For a residential rental, bonus depreciation is typically applied to assets that have a useful life of 20 years or less, such as HVAC systems, security systems, or certain types of flooring.
It’s important to note that there may be limitations or restrictions that apply to certain types of property or businesses. As such, it’s important to work with a tax professional to understand the specific rules and implications of bonus depreciation with rental properties.
Cost Segregation Calculator

A cost segregation calculator for bonus depreciation is a tool that helps businesses calculate the accelerated depreciation deduction they can take on eligible assets.
Here is a practical example of what a cost segregation calculator may look like:
Let’s say that you’re a real estate investor who has just purchased a new commercial property for $500,000. You want to take advantage of the bonus depreciation tax deduction to reduce your tax bill.
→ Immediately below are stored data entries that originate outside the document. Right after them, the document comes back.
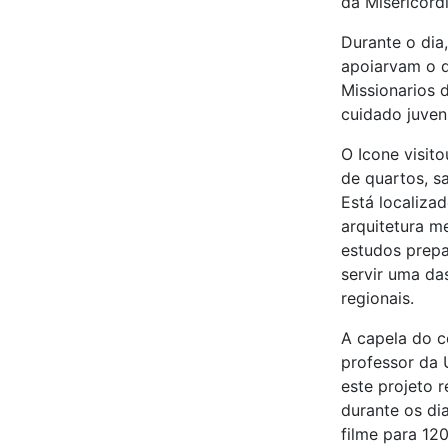
da Misericordi
Durante o dia
apoiarvam o d
Missionarios 
cuidado juven
O Icone visit
de quartos, sa
Está localiza
arquitetura m
estudos prepa
servir uma da
regionais.
A capela do c
professor da 
este projeto 
durante os di
filme para 12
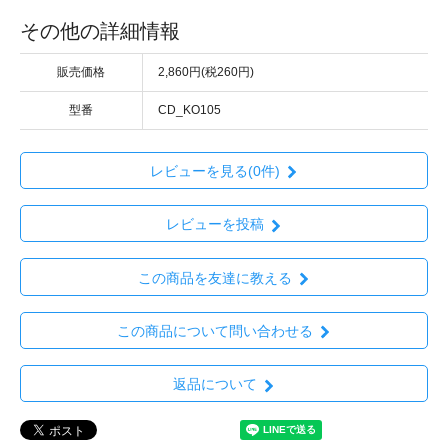
その他の詳細情報
販売価格
2,860円(税260円)
型番
CD_KO105
レビューを見る(0件)
レビューを投稿
この商品を友達に教える
この商品について問い合わせる
返品について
The IRS allows you to take a 100% bonus depreciation deduction on qualified property that you placed in service after September 27, 2017, and before January 1, 2023.
To calculate your bonus depreciation deduction, you would use a cost segregation calculator. Here’s how it works:
- Enter the cost of the commercial property: $500,000
- Select the tax year: 2022
- Select the type of property
- Select the depreciation method: MACRS (Modified Accelerated Cost Recovery System)
- Click “Calculate”
The cost segregation calculator would then show you the bonus depreciation deduction you can claim on your tax return. In this example, you would be able to claim a 100% bonus depreciation deduction of assets labeled as “land improvements” and “personal property”.
It’s important to note that the bonus depreciation deduction can only be claimed in the year that the property is placed in service, so it’s crucial to take advantage of this deduction before it expires.
Best Cost Segregation Companies

If you would like to take advantage of bonus depreciation for a rental property, you will want to hire a reputable cost segregation company. The best cost segregation company is Madison Specs. They are cost segregation experts and that is their primary focus. Yonah Weiss is a Business Director for Madison Specs and a thought leader for the company helping thousands of real estate investors take advantage of tax benefits on rental properties.
In addition to being a cost segregation study expert, Yonah Weiss hosts a podcast, “Weiss Advice”, where he interviews real estate experts who share their stories. “I’m very blessed to have an amazing network. They say your network is your net worth, and it’s true.” – Yonah Weiss
There are certainly other cost segregation companies and tax professionals out there. Many CPA’s are familiar with accelerated deprecation and can help you with a cost seg study as well. However, if you are looking for the best cost segregation company, we recommend Madison Specs.
Final Thoughts
Cost segregation and bonus depreciation can provide significant tax benefits to businesses and commercial property owners. By properly identifying and classifying assets, it’s possible to accelerate depreciation deductions, reduce tax liabilities, and improve cash flow.
However, it is important to consider working with qualified professionals and follow IRS guidelines to ensure compliance and avoid any potential penalties or audits.
With the right strategy and implementation, getting a cost segregation study for accelerated depreciation can be a powerful tool for maximizing tax savings and optimizing financial performance.